Tencere tava konserleri 17 Nisan günü başladı. Zira, Emeklilik Yasası’nın 15 Nisan gecesi R.G’de yayımlanarak yürürlüğe girmesinin ardından, yasanın meşruiyeti olmadığının farkında olan Macron, 17 Nisan Pazartesi akşamı saat 20.00’de halka sesleneceğini duyurmuştu. Bunun üzerine, Karşıt Küreselleşme Hareketlerinin temel aktörlerinden biri olan ATTAC başta olmak üzere bazı örgütler de aynı gün ve saatte belediyelerin önünde toplanma çağrısı yaptı. Cumhurbaşkanının konuşmasını tencere ve tavalarla protesto etme çağrısıydı bu. “Seni dinlemeye artık tahammülümüz kalmadı” demenin başka bir biçimiydi. Belki o gün yeterince kitlesel bir konser yapılamadı ancak, izleyen günlerde bu eylem biçimi daha fazla benimsenmeye ve ses getirmeye başladı. Islık, düdük sesleri ve tencere gürültüsü ile amaçlanan karşı tarafı taciz ederek sesinin duyulmasına engel olmak, rahatsız etmek, küçük düşürmek ve programını sekteye uğratmaktı. Ve en önemlisi de “Vazgeçmiyoruz, sokakları da meydanları da terk etmiyoruz” mesajını vermekti. Ayrıca, bu eylemler sayesinde 1 Mayıs’taki büyük buluşmaya kadar protestolara da ara verilmemiş oldu. Geçtiğimiz cuma günü yapılan tencere eylemlerinin hemen ardından örgütler, yeni bir “konser” için 24 Nisan Pazartesi gününü işaret ettiler. Her ne kadar Macron “Tencere gürültüsü çalışmaya ve ilerlemeye devam etmemi engelleyemez” dese de tencere konserleri programlarını aksatmayı ve sinirlerini bozmayı daha şimdiden başarmış görünüyor.

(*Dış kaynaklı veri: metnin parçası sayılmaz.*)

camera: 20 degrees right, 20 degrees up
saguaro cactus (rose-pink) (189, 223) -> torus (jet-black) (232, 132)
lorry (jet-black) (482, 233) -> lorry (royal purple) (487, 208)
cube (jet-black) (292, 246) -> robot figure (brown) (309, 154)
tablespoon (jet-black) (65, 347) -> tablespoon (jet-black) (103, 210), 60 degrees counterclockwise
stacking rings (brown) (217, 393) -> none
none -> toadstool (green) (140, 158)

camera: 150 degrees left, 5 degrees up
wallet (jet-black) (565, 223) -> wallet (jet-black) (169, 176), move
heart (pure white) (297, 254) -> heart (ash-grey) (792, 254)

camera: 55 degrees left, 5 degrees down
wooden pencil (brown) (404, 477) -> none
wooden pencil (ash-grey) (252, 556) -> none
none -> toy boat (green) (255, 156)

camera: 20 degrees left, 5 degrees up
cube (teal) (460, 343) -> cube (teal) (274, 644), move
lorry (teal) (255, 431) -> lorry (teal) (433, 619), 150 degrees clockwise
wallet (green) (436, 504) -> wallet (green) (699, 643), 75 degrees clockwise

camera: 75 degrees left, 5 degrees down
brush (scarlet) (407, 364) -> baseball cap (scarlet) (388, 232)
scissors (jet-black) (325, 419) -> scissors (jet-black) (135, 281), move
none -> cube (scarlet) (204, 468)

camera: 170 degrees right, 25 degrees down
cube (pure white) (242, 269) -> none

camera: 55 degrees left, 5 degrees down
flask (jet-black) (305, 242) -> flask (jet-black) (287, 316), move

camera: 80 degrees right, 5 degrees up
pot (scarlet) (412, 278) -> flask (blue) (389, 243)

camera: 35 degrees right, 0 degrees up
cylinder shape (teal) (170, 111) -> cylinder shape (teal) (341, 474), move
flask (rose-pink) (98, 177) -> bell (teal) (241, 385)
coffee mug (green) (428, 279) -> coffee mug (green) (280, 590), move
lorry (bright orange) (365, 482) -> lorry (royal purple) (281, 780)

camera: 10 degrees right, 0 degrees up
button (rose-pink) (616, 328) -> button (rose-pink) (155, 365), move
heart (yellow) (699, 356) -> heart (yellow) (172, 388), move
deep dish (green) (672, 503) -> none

Tencere tava çalarak gürültü yapma eylemleri ya da Fransızların değişiyle tencere tava konserlerinin on dokuzuncu yüzyıla kadar uzanan bir geçmişi var. Nitekim, Ünlü Tarihçi Charles Tilly Fransa’daki ihtilaf siyasetini ele aldığı çalışmalarında bu konuyu detaylı bir biçimde ele alır. Fransa’da, “dul” erkekleri genç kızlarla yeniden evlenmelerinden ötürü küçük düşürmek için geleneksel olarak charivaris’ler düzenlenmekteydi. 1830’lu yıllarda bu taciz eylemleri politik eylem biçimini almaya başladı. Oy hakkının henüz bazı kesimlere özgülendiği, yani ayrıcalık olduğu bu dönemde halk, iktidarlara sesini gürültü patırtı çıkararak duyurmaya çalıştı. Bu yolla vekiller ve valiler her gittikleri yerde rahatsız edildi. Zira, charivaris küçük düşürmeyi hedefleyen tam bir taciz stratejisiydi. Bugün Fransa’da düzenlenen tencere tava konserleri bu geleneğin devamı olarak görülüyor.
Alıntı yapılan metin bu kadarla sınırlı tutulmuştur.